I like the idea of moving the radiator outside the room - although that's a little beyond my ability right now (or the scope of project I want to tackle). Hopefully we'll be moving soon, and can settle on a place that has the square footage to let me move the computers out of the bedroom!
posted by kbanas at 8:56 AM on May 31, 2011


FishBike said it right: If that's happening now and you solve that problem with a liquid cooling system, the processor may suddenly be free to consume more power and produce more heat.

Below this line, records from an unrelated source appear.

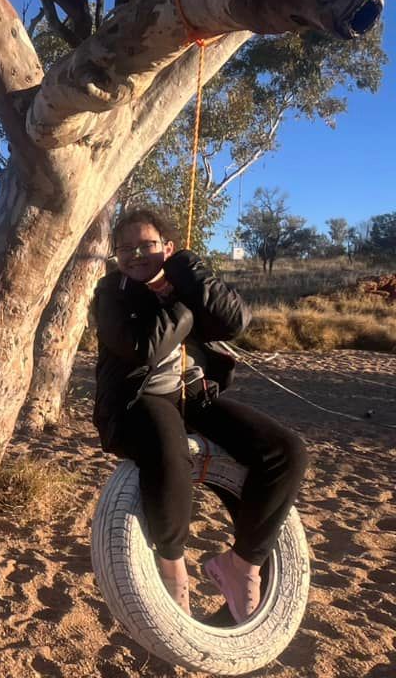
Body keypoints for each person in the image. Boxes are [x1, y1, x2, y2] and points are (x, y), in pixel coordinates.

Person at [91, 208, 307, 621]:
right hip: (138, 401)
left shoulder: (185, 277)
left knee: (286, 452)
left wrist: (190, 274)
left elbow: (235, 322)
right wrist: (179, 303)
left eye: (146, 245)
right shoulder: (110, 292)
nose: (136, 255)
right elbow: (142, 348)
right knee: (170, 449)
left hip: (196, 399)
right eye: (125, 249)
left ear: (167, 247)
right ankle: (172, 567)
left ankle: (242, 564)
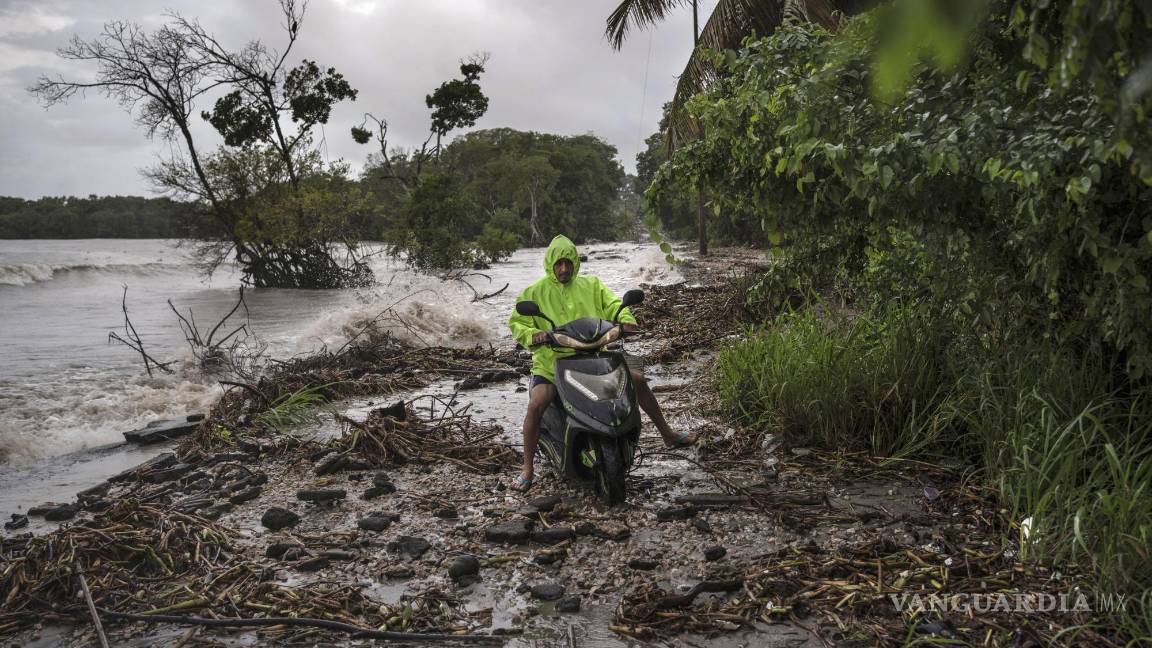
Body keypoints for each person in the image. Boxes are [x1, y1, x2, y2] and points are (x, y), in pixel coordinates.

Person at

From what I understand the liquid cooling will be able to transfer heat away a little more efficiently, and therefore allow the computer to kick up a notch and really show you how to play some TF2 :)
posted by zombieApoc at 9:07 AM on May 31, 2011


From what I understand the liquid cooling will be able to transfer heat away a little more efficiently

"More efficient heat transfer" means more heat outside the computer.
posted by muddgirl at 9:12 AM on May 31, 2011


If there's a sink nearby, the external heat exchanger could have water running on it, and going down the drain.
posted by StickyCarpet at 9:16 AM on May 31, 2011


Okay, it might seem silly, but a friend of mine who had a small apartment and four servers running actually connected ducts from the exhaust fans of his computers and vented them directly outside via a window. The big key to making something like that work is negative air pressure, i.e. more exhaust fan power venting out of the system than intake fans. This helps to keep the hot air from leaking out of cracks in the chassis.

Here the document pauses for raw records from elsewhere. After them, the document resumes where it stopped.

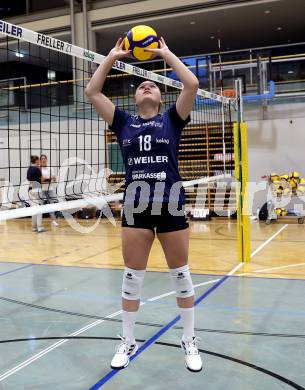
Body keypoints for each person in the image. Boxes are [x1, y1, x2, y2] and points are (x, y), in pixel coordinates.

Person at [85, 37, 202, 372]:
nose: (146, 86)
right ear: (135, 98)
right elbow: (93, 92)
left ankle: (189, 339)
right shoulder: (123, 122)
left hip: (171, 203)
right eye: (141, 86)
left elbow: (191, 83)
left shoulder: (172, 119)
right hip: (136, 205)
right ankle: (127, 341)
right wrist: (110, 57)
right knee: (132, 278)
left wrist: (165, 53)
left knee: (181, 275)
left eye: (152, 85)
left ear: (161, 97)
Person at [26, 155, 45, 233]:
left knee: (33, 209)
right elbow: (42, 179)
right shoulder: (37, 169)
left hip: (30, 190)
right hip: (37, 189)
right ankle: (39, 227)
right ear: (36, 161)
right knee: (39, 209)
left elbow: (28, 178)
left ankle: (34, 227)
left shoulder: (29, 169)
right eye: (38, 160)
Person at [40, 154, 59, 227]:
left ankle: (53, 221)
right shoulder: (39, 169)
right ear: (40, 160)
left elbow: (54, 179)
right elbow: (41, 180)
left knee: (51, 204)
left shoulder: (50, 168)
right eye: (42, 159)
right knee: (40, 205)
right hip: (42, 189)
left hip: (50, 189)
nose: (43, 160)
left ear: (46, 160)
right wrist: (49, 179)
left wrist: (49, 179)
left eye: (45, 158)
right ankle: (39, 222)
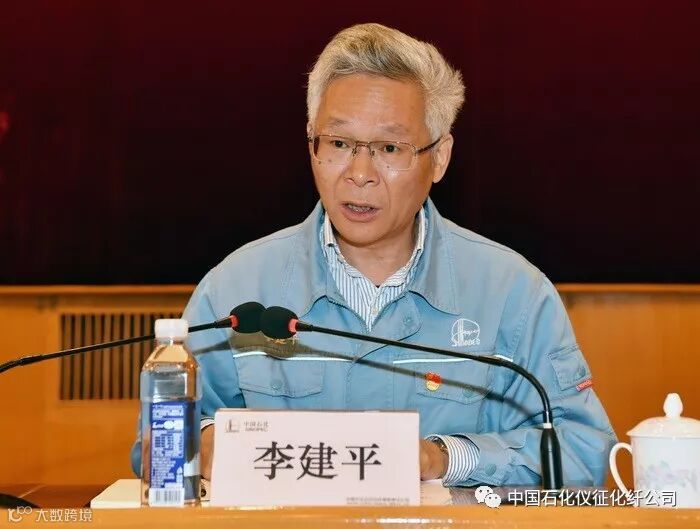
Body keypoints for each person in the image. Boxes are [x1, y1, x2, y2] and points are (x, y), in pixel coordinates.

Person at [132, 23, 616, 486]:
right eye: (339, 143)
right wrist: (209, 444)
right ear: (311, 144)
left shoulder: (512, 293)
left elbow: (582, 451)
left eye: (389, 148)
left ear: (439, 157)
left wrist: (445, 458)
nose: (359, 173)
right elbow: (157, 446)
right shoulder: (237, 291)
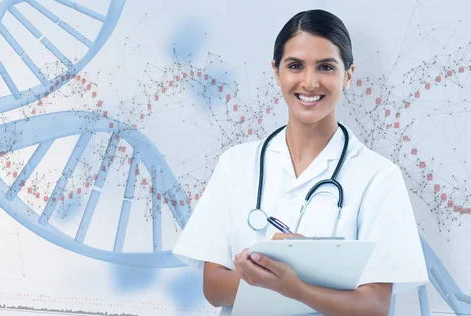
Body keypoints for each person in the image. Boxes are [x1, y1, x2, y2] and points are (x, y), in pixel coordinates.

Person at [172, 9, 428, 315]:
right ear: (276, 71)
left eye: (325, 67)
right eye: (295, 66)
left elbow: (374, 306)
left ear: (348, 75)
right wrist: (292, 272)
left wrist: (294, 285)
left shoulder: (379, 176)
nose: (309, 82)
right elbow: (214, 288)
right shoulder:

I'll admit it was ugly, but it kept his apartment 10-15 degrees cooler during the hottest parts of the summer.
posted by Mister Fabulous at 9:27 AM on May 31, 2011


Another way of thinking about it: if the liquid absorbs more heat from the processor than it dumps to the ambient, the liquid temperature will rise. If it dumps more heat to the ambient than it absorbs from the processor, the liquid temperature will fall. Obviously when you first turn it on there will be a transient and the liquid will warm up a little bit but eventually it will hit some kind of equilibrium: it's not going to rise (or fall) forever. And at that equilibrium point it will be absorbing exactly the same amount of heat from the processor as its dumping to the ambient, i.e. it will just a medium for transport, it doesn't inherently reduce the amount of heat.
posted by Rhomboid at 10:10 AM on May 31, 2011


Why not get a bigger computer fan? That way it can run more slowly, creating much less noise.